Saved data entries:
- Opening Delimiter -

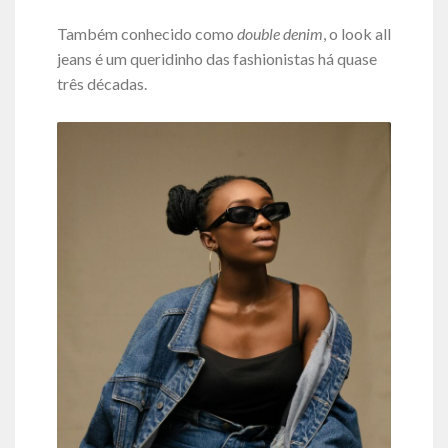
Também conhecido como
double denim
, o look all
jeans é um queridinho das fashionistas há quase
três décadas.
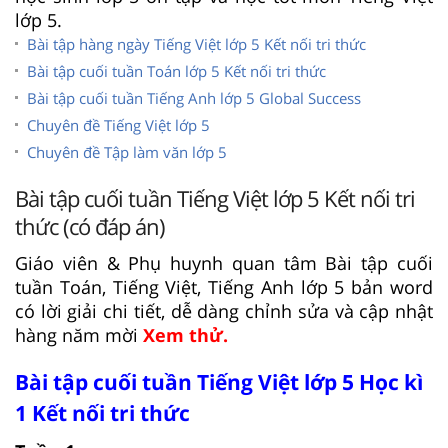
lớp 5.
Bài tập hàng ngày Tiếng Việt lớp 5 Kết nối tri thức
Bài tập cuối tuần Toán lớp 5 Kết nối tri thức
Bài tập cuối tuần Tiếng Anh lớp 5 Global Success
Chuyên đề Tiếng Việt lớp 5
Chuyên đề Tập làm văn lớp 5
Bài tập cuối tuần Tiếng Việt lớp 5 Kết nối tri
thức (có đáp án)
Giáo viên & Phụ huynh quan tâm Bài tập cuối
tuần Toán, Tiếng Việt, Tiếng Anh lớp 5 bản word
có lời giải chi tiết, dễ dàng chỉnh sửa và cập nhật
hàng năm mời
Xem thử.
Bài tập cuối tuần Tiếng Việt lớp 5 Học kì
1 Kết nối tri thức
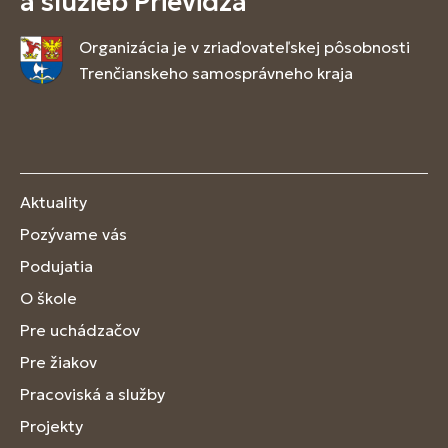
a služieb Prievidza
Organizácia je v zriaďovateľskej pôsobnosti
Trenčianskeho samosprávneho kraja
Aktuality
Pozývame vás
Podujatia
O škole
Pre uchádzačov
Pre žiakov
Pracoviská a služby
Projekty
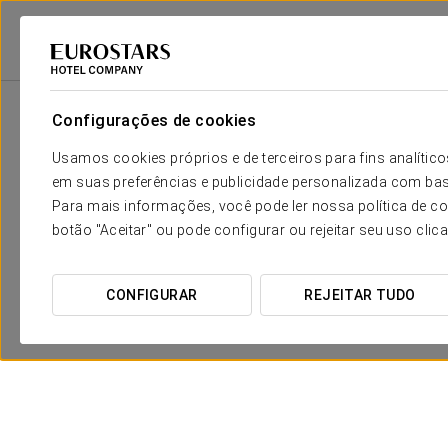
Eurostars Hotel Company
Espanha
Huesca - Latas
Exe Las Margas 
Configurações de cookies
Usamos cookies próprios e de terceiros para fins analít
em suas preferências e publicidade personalizada com bas
Para mais informações, você pode ler nossa política de co
botão "Aceitar" ou pode configurar ou rejeitar seu uso clic
CONFIGURAR
REJEITAR TUDO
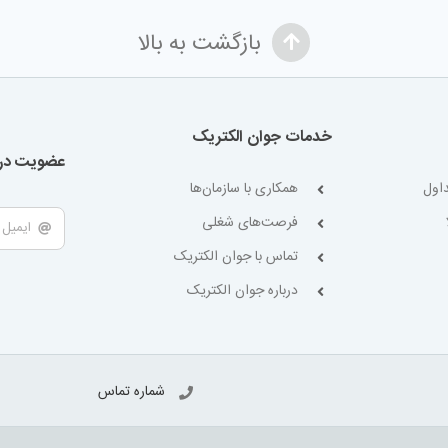
بازگشت به بالا
خدمات جوان الکتریک
عضویت در 
اول
همکاری با سازمان‌ها
فرصت‌های شغلی
تماس با جوان الکتریک
درباره جوان الکتریک
شماره تماس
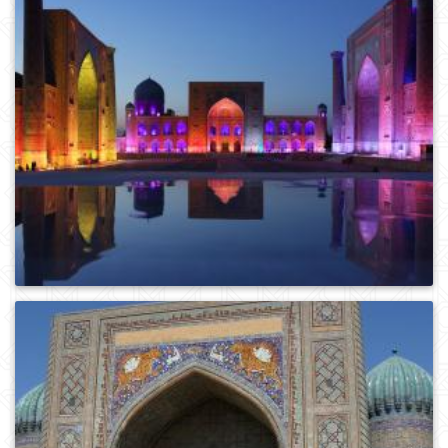
1
413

- Closing Delimiter -

ASSIGNMENT:
Filter the preceding entries down to the lines with "thức".

TASK RESPONSE:
Bài tập hàng ngày Tiếng Việt lớp 5 Kết nối tri thức
Bài tập cuối tuần Toán lớp 5 Kết nối tri thức
thức (có đáp án)
1 Kết nối tri thức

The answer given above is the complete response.